Critiques

Operators

Radiant Dawn

  • Last Gang Records
  • 2019
  • 42 minutes
7,5

Récemment, on fêtait les 50 ans de la mission sur la Lune, événement marquant de la course spatiale, mais aussi vestige de la guerre froide entre les États-Unis et l’U.R.S.S. qui allait culminer avec la crainte d’un conflit atomique dans les années 80. Sur son second album Radiant Dawn, lancé en mai, le trio Operators ré-imagine la paranoïa associée à cette époque, mais dans un enrobage synthpop dansant.

Formé en 2014, Operators est l’un des nombreux projets musicaux de l’hyperactif Dan Boeckner (Wolf Parade, Handsome Furs, Divine Fits), ici accompagné du batteur Sam Brown et de la claviériste Devojka. Leur premier album Blue Wave, paru il y a trois ans, proposait déjà une certaine vision contre-utopique du futur sur des claviers intersidéraux et des rythmes électro-rock.

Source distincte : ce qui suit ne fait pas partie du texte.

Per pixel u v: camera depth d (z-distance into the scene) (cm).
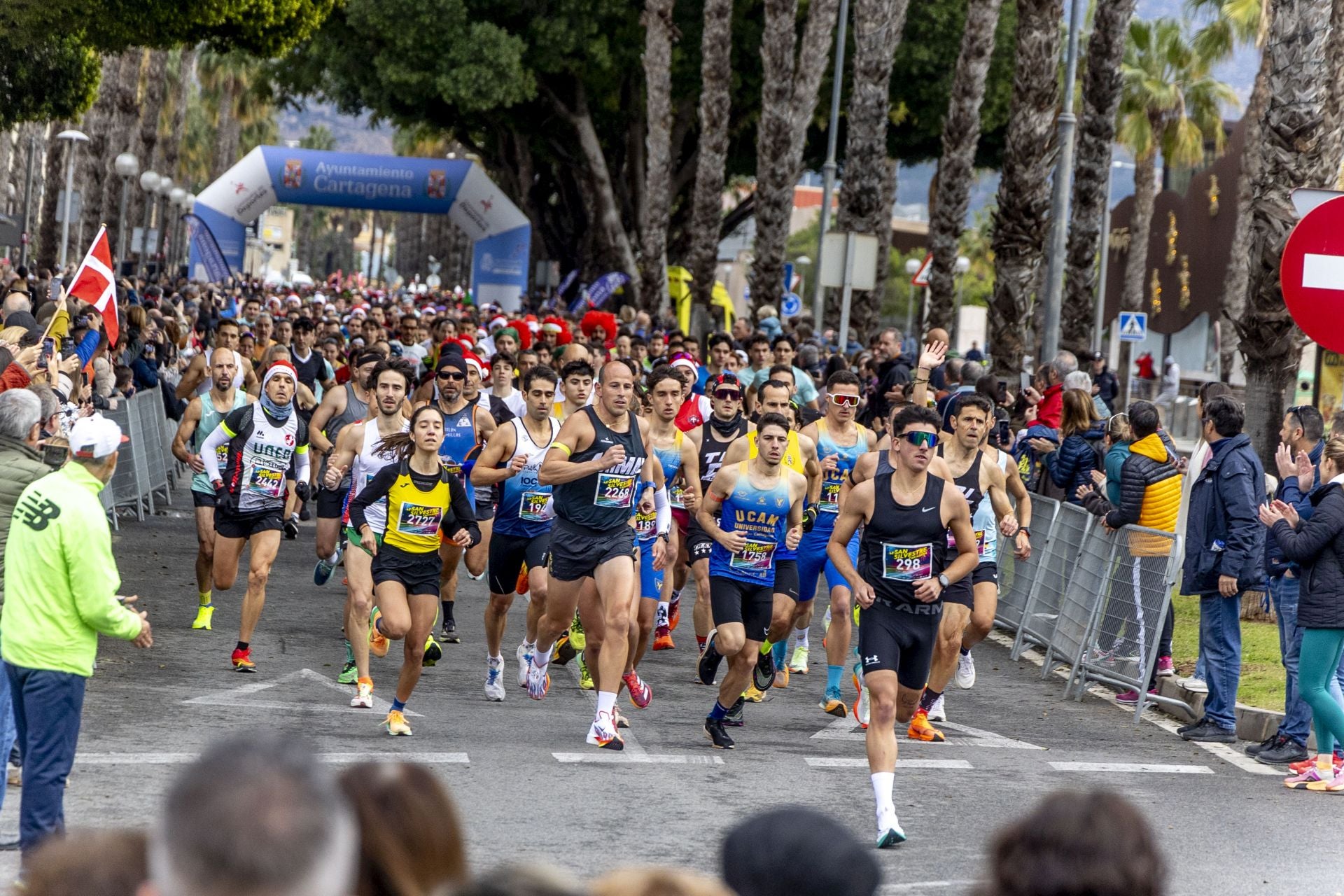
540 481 1557
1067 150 3419
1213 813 1408
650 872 387
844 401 1942
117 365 3052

La démarche demeure similaire sur Radiant Dawn, mais on sent que le trio a voulu offrir un tout plus cohésif, où tous les titres  sont reliés par un fil conducteur à la manière d’un album concept.

Le magazine Stereogum a décrit Radiant Dawn comme « de la musique pour club de nuit sur une colonie lunaire ». C’est juste, mais si on est dans un univers futuriste où les humains ont dû coloniser la Lune, c’est sans doute parce qu’ils ont épuisé toutes les ressources de la Terre et l’ont rendue inhabitable. Et c’est cette partie de l’histoire qui intéresse avant tout Operators. Autrement dit, oui, c’est de la musique de party, mais un party où on danserait pour oublier la fin de notre monde.

L’album s’ouvre de brillante façon avec la très réussie Days, qui installe le type de sonorités qui nous attendent au fil de ces 14 nouveaux titres. Les synthétiseurs sont tout juste assez inquiétants pour évoquer certaines trames sonores de films d’horreur des années 80 à la John Carpenter, alors que la rythmique, elle, se veut résolument dansante. Boeckner donne ensuite le ton avec un texte sombre qui évoque une catastrophe imminente, mais sans en préciser la nature exacte : 

« Staring down the void

At the bottom of the glass

In the flood-lit parking lot

I woke up in the woods

Far beyond the city streets

I was singing days go by ».

Days

Le contraste est encore plus frappant sur I Feel Emotion, dont la pulsation donne le goût de se déhancher comme Jennifer Beals dans la scène d’aérobie de Flashdance. Mais les paroles, elles, suggèrent une société d’automates, et ce désir de voir la mer tout emporter, comme un drôle de croisement entre 1984 de George Orwell et le film-catastrophe The Day after Tomorrow de Roland Emmerich : 

« We are prisoners here, in our own way

How can you live under impossible weights?

I wanna watch the sea rise

I wanna watch the flood come, and wash it all away ».

I Feel Emotion

Parmi les autres moments forts, il faut noter l’extrait Faithless, probablement la plus franchement pop de l’ensemble, mais avec un petit côté psychédélique dans les envolées de synthés. Ma préférée reste sans doute la très-New Order, Terminal Beach, qui alterne entre couplets introspectifs et refrains puissants. L’album se conclut sur l’excellente Low Life (comme le titre d’un album de New Order, d’ailleurs), portée par un riff de basse efficace signé Tim Kingsbury (Arcade Fire).

Sur les 14 titres, cinq sont plutôt des interludes instrumentaux qui renforcent le côté « science-fiction » mais qui permettent aussi d’atténuer une certaine redondance qui peut s’installer en deuxième partie d’album. Mais Radiant Dawn reste un disque fort réussi, retenu sur la plus récente longue liste du Prix Polaris, et qui pourrait bien vous donner le goût de relire vos romans d’anticipation préférés comme Le meilleur des mondes d’Aldous Huxley ou Fahrenheit 451 de Ray Bradbury.